• Texto del ejercicio:
"""
¡Qué rico! Felicidades a la cocinera.
com-PLI-men-ti — acento en la segunda sílaba. 'Cuoca' — CUO-ca, acento en la primera sílaba.
Se dice durante o después de una comida en un hogar italiano. Elogiar la comida es obligatorio. 'Complimenti alla cuoca/al cuoco' (felicidades a la cocinera/cocinero) es la frase clásica — incluso si se dice directamente al cocinero.
En la hospitalidad casera italiana, elogiar la comida es tan importante como comerla. Los elogios específicos son mejores que los genéricos — 'il sugo è perfetto' (la salsa está perfecta), 'non ho mai mangiato una pasta così buona' (nunca he comido una pasta tan buena). La respuesta del cocinero será negar el elogio e insistir en la mediocridad.
Non ho mai mangiato così bene.
Nunca he comido tan bien.
Hiperbólico pero esperado y recibido con calidez.
Il sugo è eccezionale — qual è il segreto?
"""
• Ejercicios propuestos:
1 - Enumera todas las expresiones italianas del texto sobre los elogios a la comida que aparecen entre comillas simples y van seguidas de su traducción al español entre paréntesis.
2 - Transcribe sin cambios el fragmento del texto sobre los elogios a la comida que comienza con las palabras "En la hospitalidad" y termina con "en la mediocridad.".
3 - Continúa el texto sobre los elogios a la comida a partir de su última oración.
Los datos no guardan ninguna relación con el texto sobre los elogios a la comida.

• Datos disponibles:
"""
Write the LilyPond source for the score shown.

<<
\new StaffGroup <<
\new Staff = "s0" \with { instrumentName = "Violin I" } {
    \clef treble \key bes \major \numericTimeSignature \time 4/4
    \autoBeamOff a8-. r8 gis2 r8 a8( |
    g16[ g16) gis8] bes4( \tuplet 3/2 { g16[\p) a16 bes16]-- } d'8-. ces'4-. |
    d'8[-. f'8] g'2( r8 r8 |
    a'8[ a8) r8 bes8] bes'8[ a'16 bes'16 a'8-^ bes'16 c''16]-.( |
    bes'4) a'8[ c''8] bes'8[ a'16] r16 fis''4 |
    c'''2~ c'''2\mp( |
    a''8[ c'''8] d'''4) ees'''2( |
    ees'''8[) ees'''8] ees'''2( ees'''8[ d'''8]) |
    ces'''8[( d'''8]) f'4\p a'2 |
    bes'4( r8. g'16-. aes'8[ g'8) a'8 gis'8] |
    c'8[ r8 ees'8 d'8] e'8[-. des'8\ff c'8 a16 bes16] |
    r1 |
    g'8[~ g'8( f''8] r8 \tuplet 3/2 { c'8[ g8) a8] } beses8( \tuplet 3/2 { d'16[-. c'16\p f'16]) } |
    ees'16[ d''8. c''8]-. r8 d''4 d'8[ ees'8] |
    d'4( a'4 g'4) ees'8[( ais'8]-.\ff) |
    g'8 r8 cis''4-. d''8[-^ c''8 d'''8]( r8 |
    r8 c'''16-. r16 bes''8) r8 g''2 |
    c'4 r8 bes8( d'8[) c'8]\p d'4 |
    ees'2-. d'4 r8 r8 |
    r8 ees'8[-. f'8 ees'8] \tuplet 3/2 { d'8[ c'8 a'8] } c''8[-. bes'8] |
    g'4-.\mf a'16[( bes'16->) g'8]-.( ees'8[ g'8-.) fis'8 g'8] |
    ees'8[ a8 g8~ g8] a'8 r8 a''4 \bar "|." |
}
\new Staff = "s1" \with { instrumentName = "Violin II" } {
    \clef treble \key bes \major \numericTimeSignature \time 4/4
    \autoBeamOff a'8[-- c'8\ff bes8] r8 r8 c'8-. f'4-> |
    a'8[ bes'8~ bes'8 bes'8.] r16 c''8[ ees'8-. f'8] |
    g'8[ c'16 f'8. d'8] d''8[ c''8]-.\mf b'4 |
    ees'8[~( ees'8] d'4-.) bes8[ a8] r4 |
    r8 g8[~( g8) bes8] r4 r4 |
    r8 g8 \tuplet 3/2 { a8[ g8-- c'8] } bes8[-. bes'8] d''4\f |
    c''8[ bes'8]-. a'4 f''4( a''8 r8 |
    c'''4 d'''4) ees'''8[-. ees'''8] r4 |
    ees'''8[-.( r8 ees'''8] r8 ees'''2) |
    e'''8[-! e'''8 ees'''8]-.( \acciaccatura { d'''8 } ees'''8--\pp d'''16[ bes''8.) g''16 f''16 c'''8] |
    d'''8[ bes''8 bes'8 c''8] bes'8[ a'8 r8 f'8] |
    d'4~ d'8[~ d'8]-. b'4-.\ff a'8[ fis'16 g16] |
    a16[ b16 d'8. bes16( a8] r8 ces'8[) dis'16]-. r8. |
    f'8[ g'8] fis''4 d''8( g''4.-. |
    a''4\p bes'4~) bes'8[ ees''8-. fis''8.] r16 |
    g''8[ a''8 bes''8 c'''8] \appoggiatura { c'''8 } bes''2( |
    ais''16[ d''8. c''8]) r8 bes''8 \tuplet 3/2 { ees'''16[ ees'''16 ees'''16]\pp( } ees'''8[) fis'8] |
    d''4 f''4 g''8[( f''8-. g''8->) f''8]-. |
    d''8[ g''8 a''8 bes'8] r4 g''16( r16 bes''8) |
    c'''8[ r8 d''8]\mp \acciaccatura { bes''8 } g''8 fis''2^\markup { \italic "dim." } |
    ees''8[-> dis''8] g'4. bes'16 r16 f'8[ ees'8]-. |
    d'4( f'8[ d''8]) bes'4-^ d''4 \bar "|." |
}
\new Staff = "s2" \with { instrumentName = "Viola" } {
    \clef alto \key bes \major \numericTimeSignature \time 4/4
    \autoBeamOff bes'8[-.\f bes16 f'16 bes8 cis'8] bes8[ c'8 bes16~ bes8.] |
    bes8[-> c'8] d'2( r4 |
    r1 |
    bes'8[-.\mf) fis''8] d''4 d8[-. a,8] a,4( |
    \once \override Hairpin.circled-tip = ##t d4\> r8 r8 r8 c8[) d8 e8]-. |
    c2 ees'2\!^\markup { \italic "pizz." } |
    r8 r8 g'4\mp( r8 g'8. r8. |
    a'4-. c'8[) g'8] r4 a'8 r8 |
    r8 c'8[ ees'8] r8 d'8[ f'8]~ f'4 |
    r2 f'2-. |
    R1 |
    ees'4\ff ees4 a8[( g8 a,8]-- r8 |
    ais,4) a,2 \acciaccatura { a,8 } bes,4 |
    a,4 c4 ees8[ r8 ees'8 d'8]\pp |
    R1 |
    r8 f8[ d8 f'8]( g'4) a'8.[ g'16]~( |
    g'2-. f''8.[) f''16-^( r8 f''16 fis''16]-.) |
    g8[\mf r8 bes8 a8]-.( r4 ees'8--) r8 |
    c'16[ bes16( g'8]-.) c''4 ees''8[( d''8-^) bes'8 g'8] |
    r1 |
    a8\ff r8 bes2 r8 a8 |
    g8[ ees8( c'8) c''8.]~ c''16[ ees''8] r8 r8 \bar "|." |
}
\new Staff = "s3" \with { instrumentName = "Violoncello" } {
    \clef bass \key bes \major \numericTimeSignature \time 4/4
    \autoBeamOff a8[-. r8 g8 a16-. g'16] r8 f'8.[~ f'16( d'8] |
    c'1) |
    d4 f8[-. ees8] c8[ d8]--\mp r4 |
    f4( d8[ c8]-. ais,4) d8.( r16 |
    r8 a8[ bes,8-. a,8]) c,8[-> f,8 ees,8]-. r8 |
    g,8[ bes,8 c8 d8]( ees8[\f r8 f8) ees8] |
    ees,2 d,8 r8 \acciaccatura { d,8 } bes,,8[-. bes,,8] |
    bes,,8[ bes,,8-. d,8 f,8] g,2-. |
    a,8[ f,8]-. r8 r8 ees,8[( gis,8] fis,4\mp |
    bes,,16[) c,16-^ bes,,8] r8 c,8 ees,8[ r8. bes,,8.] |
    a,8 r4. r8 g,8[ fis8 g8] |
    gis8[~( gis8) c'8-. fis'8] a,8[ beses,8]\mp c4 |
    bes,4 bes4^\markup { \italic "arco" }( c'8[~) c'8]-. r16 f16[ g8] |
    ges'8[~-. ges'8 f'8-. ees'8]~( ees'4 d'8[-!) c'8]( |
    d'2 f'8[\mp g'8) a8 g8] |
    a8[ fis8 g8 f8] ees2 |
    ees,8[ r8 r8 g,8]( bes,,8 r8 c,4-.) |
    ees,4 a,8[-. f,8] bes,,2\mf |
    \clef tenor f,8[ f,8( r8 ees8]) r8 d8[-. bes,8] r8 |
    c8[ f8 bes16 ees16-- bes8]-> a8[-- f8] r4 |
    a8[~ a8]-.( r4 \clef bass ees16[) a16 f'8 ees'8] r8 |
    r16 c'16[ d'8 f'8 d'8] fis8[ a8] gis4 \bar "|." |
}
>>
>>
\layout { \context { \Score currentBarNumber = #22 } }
"""
• Respuestas numeradas:
1 - 'Complimenti alla cuoca/al cuoco', 'il sugo è perfetto' y 'non ho mai mangiato una pasta così buona'.

2 -
En la hospitalidad casera italiana, elogiar la comida es tan importante como comerla. Los elogios específicos son mejores que los genéricos — 'il sugo è perfetto' (la salsa está perfecta), 'non ho mai mangiato una pasta così buona' (nunca he comido una pasta tan buena). La respuesta del cocinero será negar el elogio e insistir en la mediocridad.

3 -
La salsa es excepcional — ¿cuál es el secreto?
Pedir la receta es el máximo elogio.
Mia madre dovrebbe imparare questa ricetta.
Mi madre debería aprender esta receta.
Peligroso — la cocina de tu madre nunca debería ser implícitamente criticada.
El ritual italiano del cocinero de rechazar los elogios ('è una cosa semplice', 'non è niente di speciale') no es modestia genuina — es la respuesta culturalmente prescrita. La contrarrespuesta correcta es insistir en el elogio. Este intercambio puede repetirse tres o cuatro veces y ambas partes lo disfrutan.